[Aufgabe]:
Schreibe aus den folgenden Einträgen die Zeilen wortgetreu ab, beginnend mit der Zeile, die „scientific name: Coccocarpia palmicola“ enthält, bis einschließlich der Zeile, die „order: Xylariales“ enthält.

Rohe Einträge
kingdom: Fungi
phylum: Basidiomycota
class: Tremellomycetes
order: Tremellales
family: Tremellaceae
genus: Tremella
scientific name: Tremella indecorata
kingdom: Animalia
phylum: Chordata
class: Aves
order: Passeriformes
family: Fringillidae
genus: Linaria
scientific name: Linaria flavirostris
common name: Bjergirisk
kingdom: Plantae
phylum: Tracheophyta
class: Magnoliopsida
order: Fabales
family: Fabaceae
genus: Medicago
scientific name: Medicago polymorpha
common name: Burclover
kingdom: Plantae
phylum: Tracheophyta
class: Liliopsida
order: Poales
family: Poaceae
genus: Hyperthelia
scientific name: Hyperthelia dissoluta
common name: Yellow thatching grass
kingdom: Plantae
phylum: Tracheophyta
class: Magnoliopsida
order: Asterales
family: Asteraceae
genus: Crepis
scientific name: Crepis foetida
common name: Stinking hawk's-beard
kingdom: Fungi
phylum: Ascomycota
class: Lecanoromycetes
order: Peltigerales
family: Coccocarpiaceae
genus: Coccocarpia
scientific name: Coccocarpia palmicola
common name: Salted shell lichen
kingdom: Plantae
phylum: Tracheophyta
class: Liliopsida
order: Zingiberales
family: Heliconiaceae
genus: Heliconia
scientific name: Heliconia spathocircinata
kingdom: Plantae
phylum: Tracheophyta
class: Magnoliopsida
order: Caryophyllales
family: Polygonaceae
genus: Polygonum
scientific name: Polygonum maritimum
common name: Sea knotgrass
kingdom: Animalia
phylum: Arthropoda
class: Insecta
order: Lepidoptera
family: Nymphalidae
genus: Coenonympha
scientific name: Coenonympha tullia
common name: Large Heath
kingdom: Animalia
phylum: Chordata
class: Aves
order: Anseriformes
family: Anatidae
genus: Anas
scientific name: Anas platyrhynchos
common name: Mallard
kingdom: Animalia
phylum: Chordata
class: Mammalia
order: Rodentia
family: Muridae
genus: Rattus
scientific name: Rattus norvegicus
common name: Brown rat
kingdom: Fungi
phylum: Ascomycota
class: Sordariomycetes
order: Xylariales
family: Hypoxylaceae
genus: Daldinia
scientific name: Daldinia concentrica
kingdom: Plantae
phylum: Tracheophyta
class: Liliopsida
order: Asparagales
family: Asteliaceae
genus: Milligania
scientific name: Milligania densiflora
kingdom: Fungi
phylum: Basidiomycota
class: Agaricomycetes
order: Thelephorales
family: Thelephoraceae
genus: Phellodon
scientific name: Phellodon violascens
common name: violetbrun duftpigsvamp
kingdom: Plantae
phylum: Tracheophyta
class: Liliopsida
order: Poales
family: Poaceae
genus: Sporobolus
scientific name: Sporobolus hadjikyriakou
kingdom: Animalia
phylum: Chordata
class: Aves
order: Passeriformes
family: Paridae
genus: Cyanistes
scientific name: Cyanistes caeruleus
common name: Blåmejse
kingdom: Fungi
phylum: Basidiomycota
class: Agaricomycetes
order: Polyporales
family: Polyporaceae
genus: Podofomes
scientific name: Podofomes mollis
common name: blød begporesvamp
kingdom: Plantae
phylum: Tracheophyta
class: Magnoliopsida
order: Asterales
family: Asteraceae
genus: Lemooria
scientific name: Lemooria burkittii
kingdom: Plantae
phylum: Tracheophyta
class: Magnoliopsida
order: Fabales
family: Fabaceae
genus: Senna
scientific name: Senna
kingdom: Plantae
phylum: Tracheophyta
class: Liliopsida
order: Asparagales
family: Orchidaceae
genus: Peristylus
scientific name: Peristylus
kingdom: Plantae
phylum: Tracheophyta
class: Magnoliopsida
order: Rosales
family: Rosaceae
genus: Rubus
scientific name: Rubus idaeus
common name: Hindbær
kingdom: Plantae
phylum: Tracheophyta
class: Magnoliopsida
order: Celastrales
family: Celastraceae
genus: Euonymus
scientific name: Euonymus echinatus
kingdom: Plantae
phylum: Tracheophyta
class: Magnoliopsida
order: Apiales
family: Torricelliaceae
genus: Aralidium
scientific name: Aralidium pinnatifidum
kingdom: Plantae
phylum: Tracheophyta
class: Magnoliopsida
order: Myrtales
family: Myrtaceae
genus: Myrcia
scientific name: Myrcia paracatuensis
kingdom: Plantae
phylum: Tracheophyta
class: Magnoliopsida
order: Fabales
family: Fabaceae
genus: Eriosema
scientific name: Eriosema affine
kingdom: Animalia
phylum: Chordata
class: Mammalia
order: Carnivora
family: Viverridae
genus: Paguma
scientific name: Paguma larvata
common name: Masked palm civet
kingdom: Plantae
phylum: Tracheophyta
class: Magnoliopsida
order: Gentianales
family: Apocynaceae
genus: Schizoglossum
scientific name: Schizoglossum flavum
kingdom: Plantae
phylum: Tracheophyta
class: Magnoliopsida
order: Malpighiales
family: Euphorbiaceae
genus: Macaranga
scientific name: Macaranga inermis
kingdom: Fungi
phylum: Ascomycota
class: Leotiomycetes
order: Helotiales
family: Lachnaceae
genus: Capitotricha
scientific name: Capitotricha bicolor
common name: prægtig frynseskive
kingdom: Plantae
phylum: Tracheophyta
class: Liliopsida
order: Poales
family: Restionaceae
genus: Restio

[Ergebnis]:
scientific name: Coccocarpia palmicola
common name: Salted shell lichen
kingdom: Plantae
phylum: Tracheophyta
class: Liliopsida
order: Zingiberales
family: Heliconiaceae
genus: Heliconia
scientific name: Heliconia spathocircinata
kingdom: Plantae
phylum: Tracheophyta
class: Magnoliopsida
order: Caryophyllales
family: Polygonaceae
genus: Polygonum
scientific name: Polygonum maritimum
common name: Sea knotgrass
kingdom: Animalia
phylum: Arthropoda
class: Insecta
order: Lepidoptera
family: Nymphalidae
genus: Coenonympha
scientific name: Coenonympha tullia
common name: Large Heath
kingdom: Animalia
phylum: Chordata
class: Aves
order: Anseriformes
family: Anatidae
genus: Anas
scientific name: Anas platyrhynchos
common name: Mallard
kingdom: Animalia
phylum: Chordata
class: Mammalia
order: Rodentia
family: Muridae
genus: Rattus
scientific name: Rattus norvegicus
common name: Brown rat
kingdom: Fungi
phylum: Ascomycota
class: Sordariomycetes
order: Xylariales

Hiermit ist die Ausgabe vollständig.